◆ Records drawn from a dataset:
/---

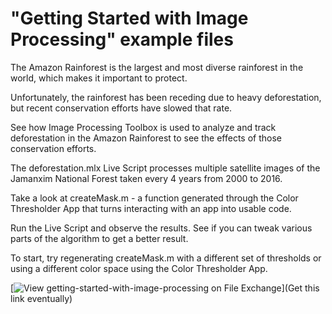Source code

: # "Getting Started with Image Processing" example files

The Amazon Rainforest is the largest and most diverse rainforest in the world, which makes it important to protect.

Unfortunately, the rainforest has been receding due to heavy deforestation, but recent conservation efforts have slowed that rate.  

See how Image Processing Toolbox is used to analyze and track deforestation in the Amazon Rainforest to see the effects of those conservation efforts.

The deforestation.mlx Live Script processes multiple satellite images of the Jamanxim National Forest taken every 4 years from 2000 to 2016.

Take a look at createMask.m - a function generated through the Color Thresholder App that turns interacting with an app into usable code.

Run the Live Script and observe the results. See if you can tweak various parts of the algorithm to get a better result.

To start, try regenerating createMask.m with a different set of thresholds or using a different color space using the Color Thresholder App.

[![View getting-started-with-image-processing on File Exchange](https://www.mathworks.com/matlabcentral/images/matlab-file-exchange.svg)](Get this link eventually)
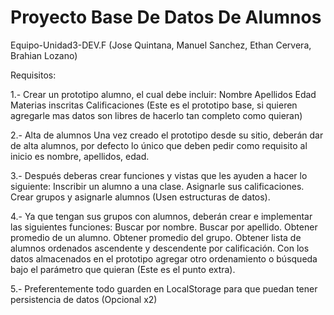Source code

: # Proyecto Base De Datos De Alumnos 

Equipo-Unidad3-DEV.F (Jose Quintana, Manuel Sanchez, Ethan Cervera, Brahian Lozano)

Requisitos:

1.- Crear un prototipo alumno, el cual debe incluir:
Nombre
Apellidos
Edad
Materias inscritas
Calificaciones
(Este es el prototipo base, si quieren agregarle mas datos son libres de hacerlo tan completo como quieran)

2.- Alta de alumnos
Una vez creado el prototipo desde su sitio, deberán dar de alta alumnos, por defecto lo único que deben pedir como requisito al inicio es nombre, apellidos, edad.

3.- Después deberas crear funciones y vistas que les ayuden a hacer lo siguiente:
Inscribir un alumno a una clase.
Asignarle sus calificaciones.
Crear grupos y asignarle alumnos (Usen estructuras de datos).

4.- Ya que tengan sus grupos con alumnos, deberán crear e implementar las siguientes funciones:
Buscar por nombre.
Buscar por apellido.
Obtener promedio de un alumno.
Obtener promedio del grupo.
Obtener lista de alumnos ordenados ascendente y descendente por calificación.
Con los datos almacenados en el prototipo agregar otro ordenamiento o búsqueda bajo el parámetro que quieran (Este es el punto extra).

5.- Preferentemente todo guarden en LocalStorage para que puedan tener persistencia de datos (Opcional x2)

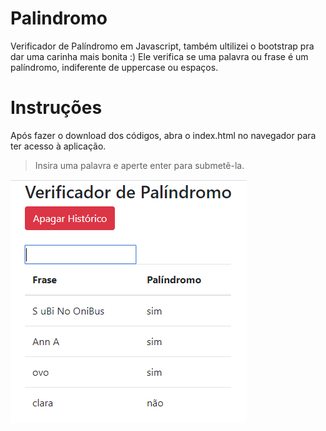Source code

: # Palindromo
Verificador de Palíndromo em Javascript, também ultilizei o bootstrap pra dar uma carinha mais bonita :) 
Ele verifica se uma palavra ou frase é um palíndromo, indiferente de uppercase ou espaços.


# Instruções 
Após fazer o download dos códigos, abra o index.html no navegador para ter acesso à aplicação.

  > Insira uma palavra e aperte enter para submetê-la.

![Printscreen da tela](/palindromo.png)
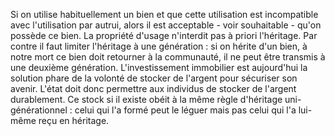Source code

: Si on utilise habituellement un bien et que cette utilisation est incompatible avec l'utilisation par autrui, alors il est acceptable - voir souhaitable - qu'on possède ce bien.
La propriété d'usage n'interdit pas à priori l'héritage. Par contre il faut limiter l'héritage à une génération : si on hérite d'un bien, à notre mort ce bien doit retourner à la communauté, il ne peut être transmis à une deuxième génération.
L'investissement immobilier est aujourd'hui la solution phare de la volonté de stocker de l'argent pour sécuriser son avenir. L'état doit donc permettre aux individus de stocker de l'argent durablement. Ce stock si il existe obéit à la même règle d'héritage uni-générationnel : celui qui l'a formé peut le léguer mais pas celui qui l'a lui-même reçu en héritage.
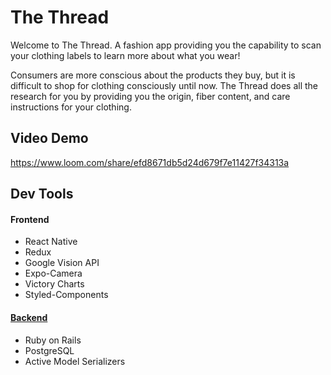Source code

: # The Thread

Welcome to The Thread. A fashion app providing you the capability to scan your clothing labels to learn more about what you wear!

Consumers are more conscious about the products they buy, but it is difficult to shop for clothing consciously until now. The Thread does all the research for you by providing you the origin, fiber content, and care instructions for your clothing.

## Video Demo

https://www.loom.com/share/efd8671db5d24d679f7e11427f34313a

## Dev Tools

#### Frontend

- React Native
- Redux
- Google Vision API
- Expo-Camera
- Victory Charts
- Styled-Components

#### [Backend](https://github.com/slurio/TheThread-Backend)

- Ruby on Rails
- PostgreSQL
- Active Model Serializers
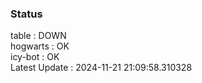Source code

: ### Status


table : DOWN  
hogwarts : OK  
icy-bot : OK  
Latest Update : 2024-11-21 21:09:58.310328
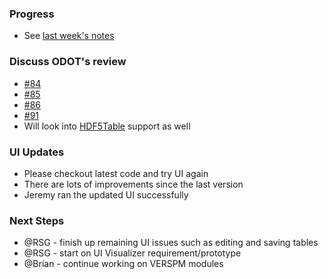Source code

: ### Progress 
  - See [last week's notes](https://github.com/gregorbj/VisionEval/wiki/Project-Meeting-2017.04.07)

### Discuss ODOT's review
  - [#84](https://github.com/gregorbj/VisionEval/issues/84)
  - [#85](https://github.com/gregorbj/VisionEval/issues/85)
  - [#86](https://github.com/gregorbj/VisionEval/issues/86)
  - [#91](https://github.com/gregorbj/VisionEval/issues/91)
  - Will look into [HDF5Table](https://support.hdfgroup.org/HDF5/Tutor/h5table.html) support as well

### UI Updates
  - Please checkout latest code and try UI again
  - There are lots of improvements since the last version
  - Jeremy ran the updated UI successfully 

### Next Steps
  - @RSG - finish up remaining UI issues such as editing and saving tables
  - @RSG - start on UI Visualizer requirement/prototype
  - @Brian - continue working on VERSPM modules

\---

◆ WHAT YOU SHOULD DO:
Above are some records; copy exactly the lines from the one with "Unfortunately, the rainforest" through the one with "Take a look", both included, and no others.

◆ THE COMPLETED TASK:
Unfortunately, the rainforest has been receding due to heavy deforestation, but recent conservation efforts have slowed that rate.  

See how Image Processing Toolbox is used to analyze and track deforestation in the Amazon Rainforest to see the effects of those conservation efforts.

The deforestation.mlx Live Script processes multiple satellite images of the Jamanxim National Forest taken every 4 years from 2000 to 2016.

Take a look at createMask.m - a function generated through the Color Thresholder App that turns interacting with an app into usable code.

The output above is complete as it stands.